For the sake of argument , I’m going to post a few of my least favorite marketing ploys… I call them marketing fails.

Marketing fail #1

Flyers on my windshield.  All those flyers that people throw to the ground in disgust or laziness… now there’s LITTER with your name and phone number on it blowing in the wind. Fail.

Marketing Fail #2

Dancing sandwich board guys. Seriously. This sorry sucker bouncing up and down at the intersection is less likely to inspire me to want the pizza he’s stumping for than cause me to rear end the car in front of me. Distracting drivers is a BAD plan. Plus I KNOW he is desperately trying to make a living, but being paid under the table or minimum wage. Fail.

Marketing Fail #3

Cinematic, flashing, massive, hyper-lit crazy ass highway billboards. These things are bigger than my HOUSE, they flash, they whiz and zing and practically throw confetti at a never ending stream of drivers flying past at highway speeds. Add text and you’ve got a pile up on your hands. Never mind my cell phone, government… regulate THIS.  Fail.

Marketing Fail #4

Tits. They don’t sell me anything. Sorry. Got my own, thanks. If mine don’t inspire me to drop change, hers sure won’t. Tuck them back in and make me think or make me laugh. Those girls just make me uncomfortable, and that doesn’t make me spendy.  Fail.

Marketing Fail #5

Bullshit. My hair will not be 10x thicker in 2 weeks. My waist will not be 6″ smaller in 4 weeks. Don’t guarantee my money back, just tell me the truth, for pete’s sake. I’m not that stupid. Fail.

Marketing Fail #6

Minimizing the risk. 140 Happy Calories my big fat North American ass. Junk is junk is junk no matter how you fluff it up for the cameras. Soda, GMO food, high fructose corn syrup, it’s all garbage and it’s all bad for me. Don’t insult my intelligence by pretending it’s only “part of the big picture”. The big picture is it’s all bad for me and you’re lying. Marketing fail.

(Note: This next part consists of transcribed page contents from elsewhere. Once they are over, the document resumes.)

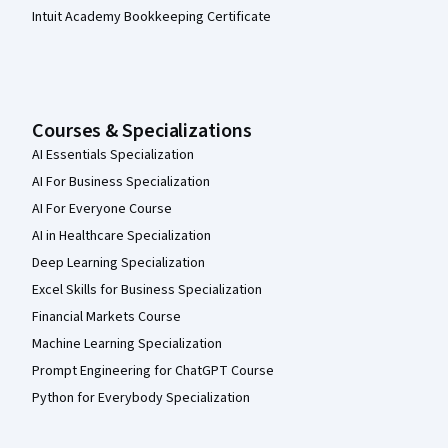
Intuit Academy Bookkeeping Certificate
Courses & Specializations
AI Essentials Specialization
AI For Business Specialization
AI For Everyone Course
AI in Healthcare Specialization
Deep Learning Specialization
Excel Skills for Business Specialization
Financial Markets Course
Machine Learning Specialization
Prompt Engineering for ChatGPT Course
Python for Everybody Specialization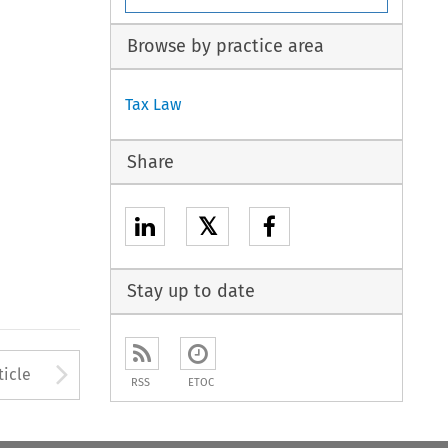
Browse by practice area
Tax Law
Share
𝕏
Stay up to date
to open the Previous Article
Arrow button used to open
ticle
RSS
ETOC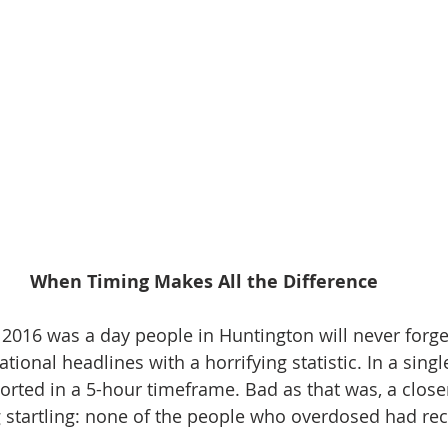
When Timing Makes All the Difference
2016 was a day people in Huntington will never forget
nal headlines with a horrifying statistic. In a single
rted in a 5-hour timeframe. Bad as that was, a closer
startling: none of the people who overdosed had rec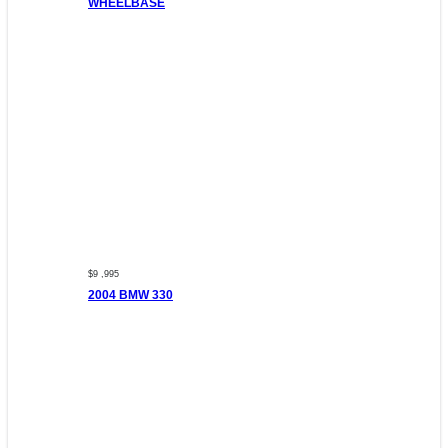
WHEELBASE
$9 ,995
2004 BMW 330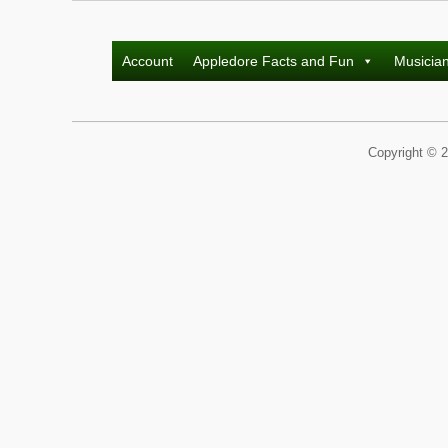
Account
Appledore Facts and Fun
Musicia
Copyright © 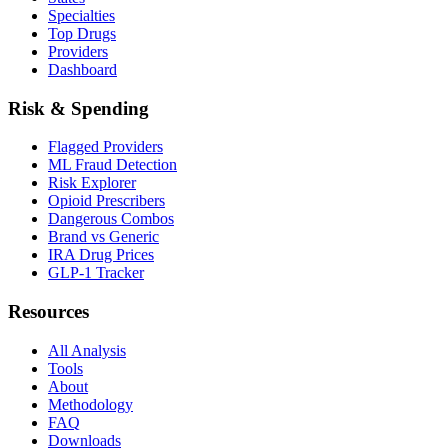
Specialties
Top Drugs
Providers
Dashboard
Risk & Spending
Flagged Providers
ML Fraud Detection
Risk Explorer
Opioid Prescribers
Dangerous Combos
Brand vs Generic
IRA Drug Prices
GLP-1 Tracker
Resources
All Analysis
Tools
About
Methodology
FAQ
Downloads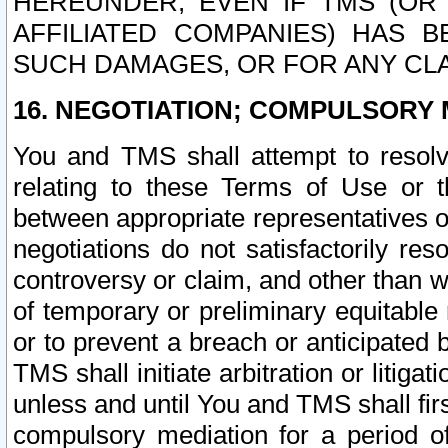
HEREUNDER, EVEN IF TMS (OR 
AFFILIATED COMPANIES) HAS B
SUCH DAMAGES, OR FOR ANY CLA
16. NEGOTIATION; COMPULSORY 
You and TMS shall attempt to resolve
relating to these Terms of Use or t
between appropriate representatives o
negotiations do not satisfactorily re
controversy or claim, and other than wi
of temporary or preliminary equitable 
or to prevent a breach or anticipated
TMS shall initiate arbitration or litiga
unless and until You and TMS shall fir
compulsory mediation for a period of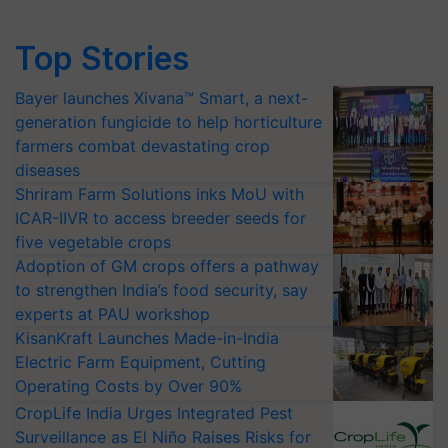
Top Stories
Bayer launches Xivana™ Smart, a next-
generation fungicide to help horticulture
farmers combat devastating crop
diseases
Shriram Farm Solutions inks MoU with
ICAR-IIVR to access breeder seeds for
five vegetable crops
Adoption of GM crops offers a pathway
to strengthen India’s food security, say
experts at PAU workshop
KisanKraft Launches Made-in-India
Electric Farm Equipment, Cutting
Operating Costs by Over 90%
CropLife India Urges Integrated Pest
Surveillance as El Niño Raises Risks for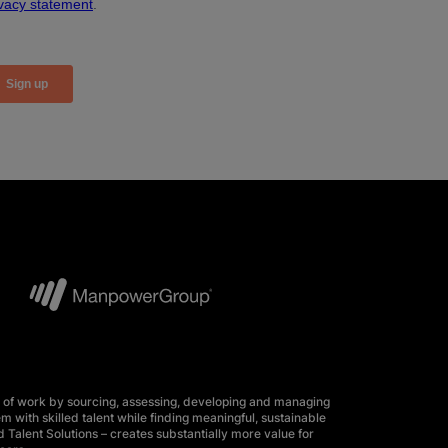
 of work by sourcing, assessing, developing and managing
m with skilled talent while finding meaningful, sustainable
 Talent Solutions – creates substantially more value for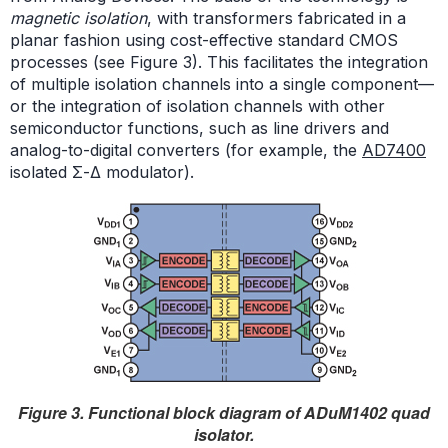
magnetic isolation
, with transformers fabricated in a
planar fashion using cost-effective standard CMOS
processes (see Figure 3). This facilitates the integration
of multiple isolation channels into a single component—
or the integration of isolation channels with other
semiconductor functions, such as line drivers and
analog-to-digital converters (for example, the
AD7400
isolated Σ-Δ modulator).
Figure 3. Functional block diagram of ADuM1402 quad
isolator.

That’s my first shot at this. There’s more… I could go on and on. What about you? What do advertisers do that really knocks you flat?

I have a family, I have disposable income, I buy;  sometimes for good reasons, sometimes because I’m a sheep, and sometimes because some clever advertisers have done a good job of convincing me that I really should try their product.  If the ads were clever, honest, and the product really is all they said, I’ll become a customer. If not, I’ll just be annoyed,  I’ll tell my friends and I’ll keep my money, thank you very much.